|
|
4 - L’AVENUE BOURGUIBA
Après l’indépendance, de 1956 à 1975, l’exode rural se poursuit à un rythme soutenu, impulsé par les opportunités offertes en ville par le départ massif des populations européenne et israélite vers la France, ce qui a ouvert des perspectives d’emplois et de promotions sociales très attirantes.
D’un autre côté, la mainmise coloniale et la mécanisation de l’agriculture ont participé au développement du chômage dans les campagnes de la Tunisie du Nord. Les plaines céréalières deviennent progressivement des réservoirs de chômeurs et commencent à connaître un mouvement d’exode rural vers les villes du littoral et surtout Tunis.
LA RURALISATION DE TUNIS
De ce fait, le bilan migratoire double, triple, quadruple… jusqu’à atteindre deux millions d’habitants aujourd’hui pour le Grand-Tunis qui, rappelons-le, ne comptait que 200.000 habitants dans les années trente, dont plus de la moitié étaient étrangers.
Cet exode a entraîné une urbanisation rapide, une ruralisation de la ville, et a changé radicalement le contenu humain de la population de Tunis, ainsi que les pratiques urbaines.

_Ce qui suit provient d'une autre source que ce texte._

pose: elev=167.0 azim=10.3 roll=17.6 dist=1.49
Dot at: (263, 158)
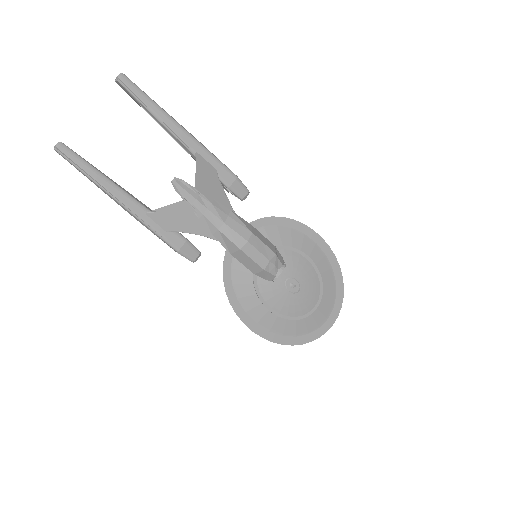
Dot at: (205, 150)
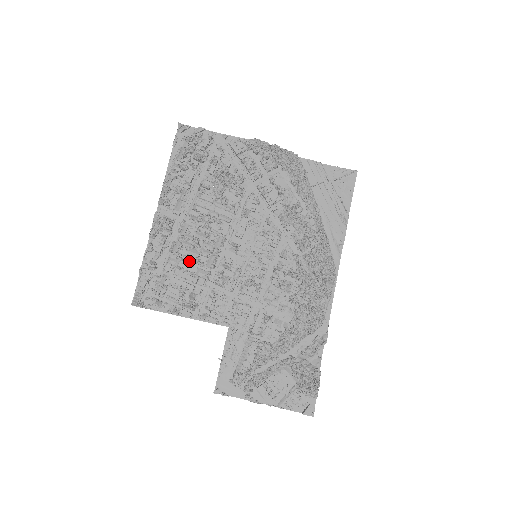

Cette population de ruraux n’avait pas la musique classique dans les gènes, ni a fortiori l’opéra ou l’opérette, ni le théâtre, ni la peinture, ni même le cinéma.
Petit à petit, les théâtres fermèrent, et il ne resta plus que le Théâtre Municipal. Les salles de cinéma périclitèrent, mirent la clé sous le paillasson, ou se recyclèrent dans les mélos égyptiens et les mièvreries hindoues. Les galeries de peinture devinrent des rôtisseries et des gargotes. A la place des concerts symphoniques sur le terre-plein, des kiosques vendant des cassettes de Mezoued et de musique “chababia” inondèrent l’avenue de leurs décibels agressifs.
Dès 1956, se produisit un bouleversement radical : le départ massif des anciens habitants, de “beldia”, de la Médina vers El Menzah et vers les plages nord et sud. Ils ont été vite remplacés par les immigrants ruraux.
Les vieilles et nobles maisons arabes se louèrent désormais à la pièce, une pièce par famille, et devinrent des “Oukalas”.
Alors qu’ils représentaient, en 1956, 25% de la population de la Médina, les Européens et les Israélites ne forment plus que 5% en 1966, tandis que l’oukalisation a permis aux immigrants ruraux d’occuper la place. En 1968, ils constituent les deux tiers de la population de la Médina. De là, ils eurent un accès direct à l’avenue.
L’EMIGRATION DES JUIFS
Un autre phénomène allait leur permettre de l’investir : le départ massif des juifs.
En effet, l’émigration des juifs vers la France et vers Israël, légèrement amorcée dans les dernières années du protectorat, s’est poursuivie au lendemain de l’indépendance. Elle a connu de fortes poussées, lors de la crise de Bizerte en 1961, et la guerre de six jours en 1967.
Lors des événements de Bizerte, le bruit courut qu’au cours des combats, des juifs s’étaient rangés du côté français et leur avaient prêté main-forte. Beaucoup de juifs se crurent menacés de représailles et prirent précipitamment la décision de partir.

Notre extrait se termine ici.